- **Challenge 1**: In the passage on the reward-free agent, what is the agent's only objective?
- **Challenge 2**: Translate this sentence from the passage on the reward-free agent into Spanish: "Actions are relative only; absolute coordinates are rejected at the door."
- **Challenge 3**: Reproduce the passage on the reward-free agent from "The objective, named" to "is in there.".

- **Document section**:
And the senses themselves come through one opaque interface: twenty-nine channels, permuted per run, optionally value-scrambled, so channel seven means a different thing in every world. The learner can never hard-code what a channel means. Actions are relative only; absolute coordinates are rejected at the door.

No reward, checked in code

The agent is never paid.

There is no score, no return, no fitness on any path the learner can read. The viability of the body is measured only by an evaluation harness, off to the side, and never sent back as a channel. The agent's only objective is expected free energy.

We checked this in code, not just in prose. Clone an action so its world-transitions are identical, and its policy value comes out identical to the part in a trillion. There is no per-action cost or bias anywhere in the selector to smuggle a reward through.

The objective, named in full

Expected free energy: information gain plus preference.

The agent perceives by keeping its beliefs close to the world, and acts by choosing policies that minimise expected free energy. That energy is two readable parts: how much a move would teach it, and how much a move moves it toward what it prefers. Both are computed from its own beliefs and the world's outcomes. Nothing else is in there.

Per policy, summed over factors and steps:

neg_EFE = epistemic + pragmatic

epistemic = H(qo) − E_q[ H(o | s) ]

pragmatic = qo · C

qo is the predicted outcome distribution; C is log-preferences over outcomes. The policy posterior is a softmax over expected free energy plus a learned habit prior.

- **Items**:
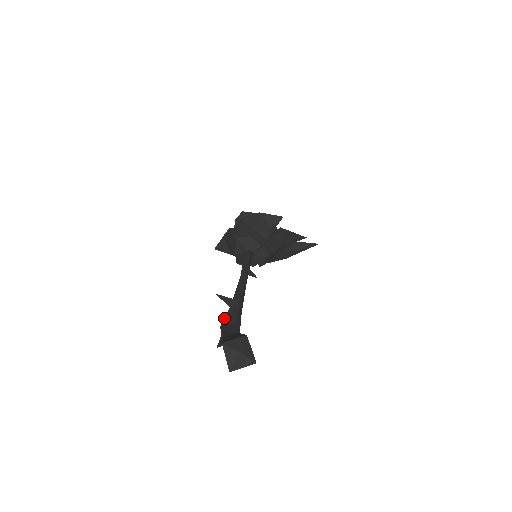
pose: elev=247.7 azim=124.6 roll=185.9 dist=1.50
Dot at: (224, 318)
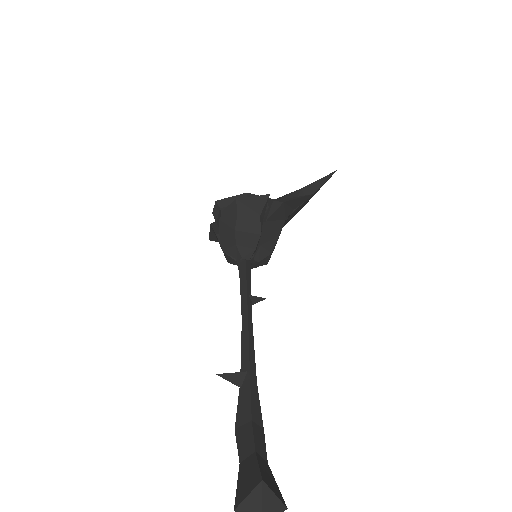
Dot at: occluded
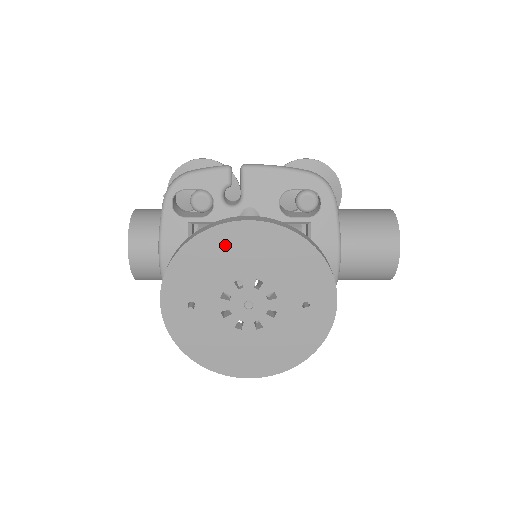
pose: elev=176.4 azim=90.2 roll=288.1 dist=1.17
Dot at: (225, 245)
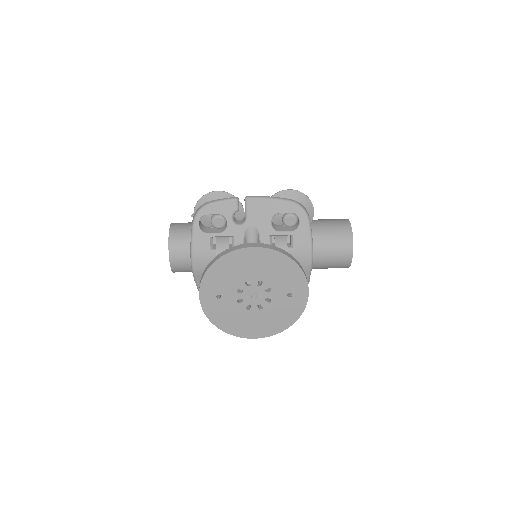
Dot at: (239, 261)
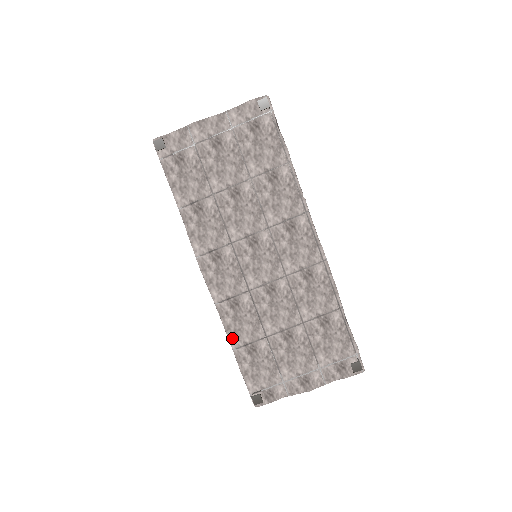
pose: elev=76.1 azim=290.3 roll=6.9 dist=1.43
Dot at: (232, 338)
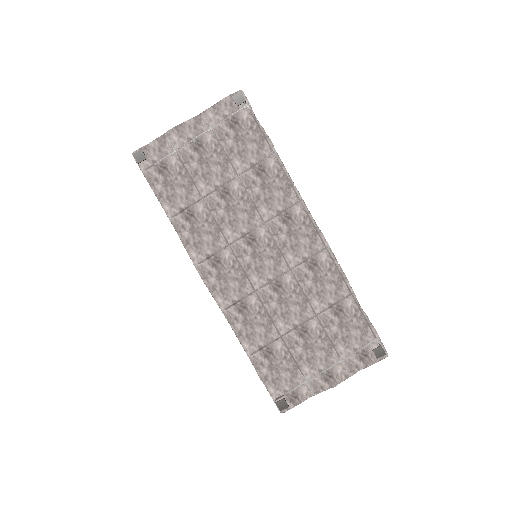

- **Result 1**: Expected free energy.

- **Result 2**: Las acciones son únicamente relativas; las coordenadas absolutas se rechazan en la puerta.

- **Result 3**:
The objective, named in full

Expected free energy: information gain plus preference.

The agent perceives by keeping its beliefs close to the world, and acts by choosing policies that minimise expected free energy. That energy is two readable parts: how much a move would teach it, and how much a move moves it toward what it prefers. Both are computed from its own beliefs and the world's outcomes. Nothing else is in there.